I have a situation where I want to extract some information from very large, but regular XML files (I just needed to do this with a 500 MB file) and where XSLT would be ideal.
Unfortunately, those XSLT implementations that I know of (except for the most expensive version of Saxon) do not support reading only the necessary part of the DOM, but reading the entire tree. This causes the computer to be replaced to death.
Defined by XPath
//m/e[contains(.,'foobar')
therefore it is, in fact, only grep.
Is there an XSLT implementation that can do this? Or, an XSLT implementation that provides the appropriate “tip” can do this trick to clip parts in memory that are no longer needed?
I would prefer a Java implementation, but both Windows and Linux are viable native platforms.

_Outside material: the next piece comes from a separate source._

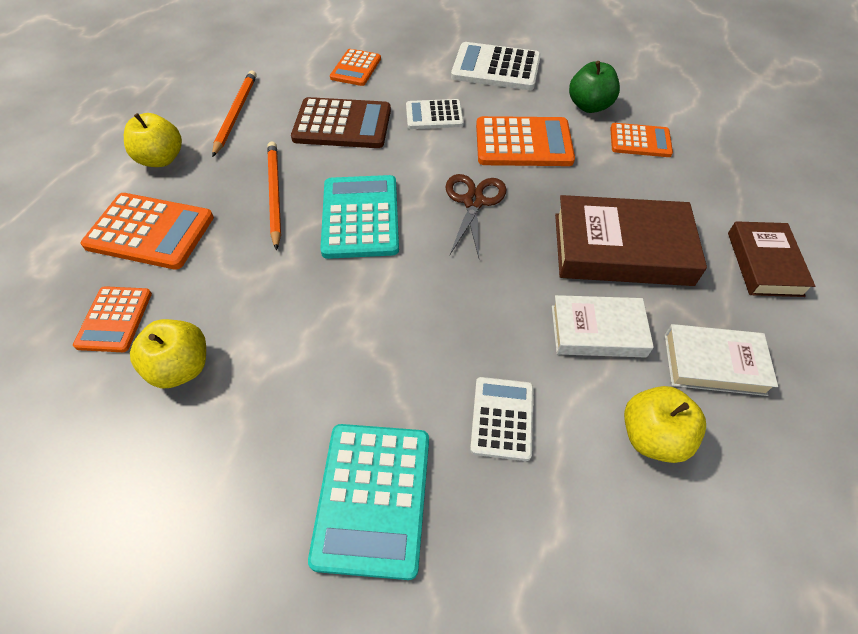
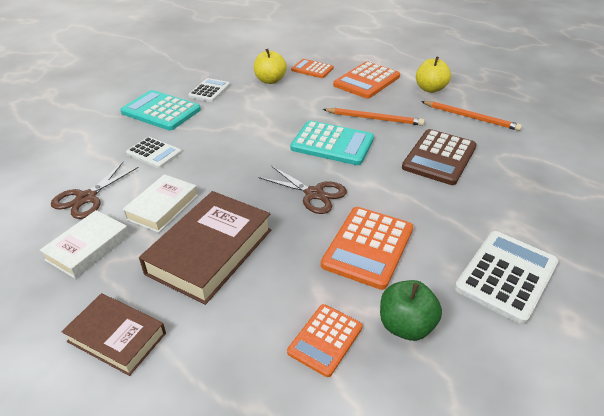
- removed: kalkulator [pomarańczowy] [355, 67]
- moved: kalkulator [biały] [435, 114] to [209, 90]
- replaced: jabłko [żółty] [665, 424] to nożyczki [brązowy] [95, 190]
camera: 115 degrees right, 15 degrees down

EDIT: The input XML is as follows:
<log> <eh='12:09:27,284' l='org.apache.catalina.session.ManagerBase' z='1246010967284' t='ContainerBackgroundProcessor[StandardEngine[Catalina]]' v='10000'> <m>Registering Catalina:type=Manager,path=/axsWHSweb-20090626,host=localhost</m></e> <eh='12:09:27,284' l='org.apache.catalina.session.ManagerBase' z='1246010967284' t='ContainerBackgroundProcessor[StandardEngine[Catalina]]' v='10000'> <m>Force random number initialization starting</m></e> <eh='12:09:27,284' l='org.apache.catalina.session.ManagerBase' z='1246010967284' t='ContainerBackgroundProcessor[StandardEngine[Catalina]]' v='10000'> <m>Getting message digest component for algorithm MD5</m></e> <eh='12:09:27,284' l='org.apache.catalina.session.ManagerBase' z='1246010967284' t='ContainerBackgroundProcessor[StandardEngine[Catalina]]' v='10000'> <m>Completed getting message digest component</m></e> <eh='12:09:27,284' l='org.apache.catalina.session.ManagerBase' z='1246010967284' t='ContainerBackgroundProcessor[StandardEngine[Catalina]]' v='10000'> <m>getDigest() 0</m></e> ...... </log>
Essentialy I want to select some m-nodes (and I know that XPath is wrong for this, it was just a quick hack), but keep the XML layout.

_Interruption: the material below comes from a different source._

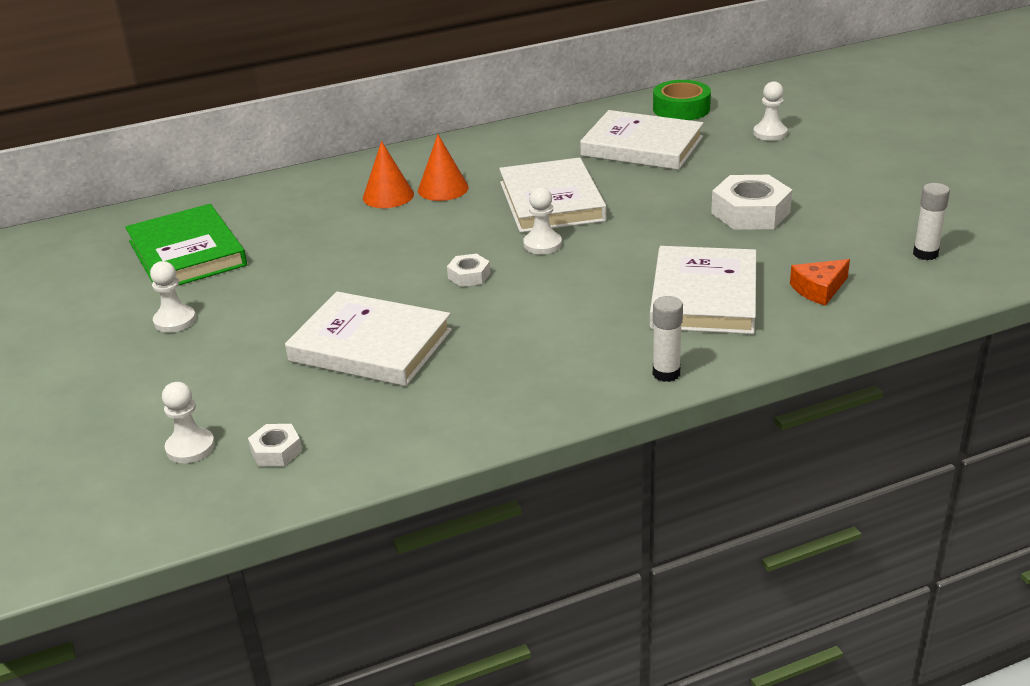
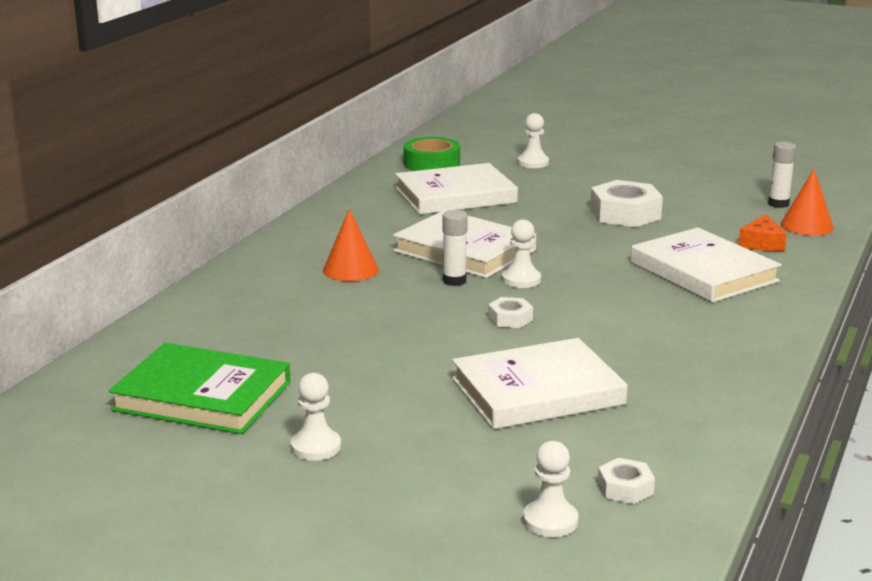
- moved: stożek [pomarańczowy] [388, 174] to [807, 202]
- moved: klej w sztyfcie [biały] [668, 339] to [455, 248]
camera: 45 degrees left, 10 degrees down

EDIT: It seems that STX may be what I am looking for (I can live with another conversion language), and that Joost is its implementation. Any experiences?
EDIT: I found that Saxon 6.5.4 with -Xmx1500m can load my XML, so this allowed me to use my XPaths right now. This is just a good touch, so I would still like to solve this problem in the general case - this means that the script, which, in turn, means the absence of manual Java filtering.
EDIT: Oh by the way. This is a log file very similar to what is generated by log4j XMLLayout. The reason XML is able to do just that, namely make queries in the log. This is an initial attempt, therefore, a simple question. Later, I would like to ask more complex questions, so I would like the query language to be able to process the input file.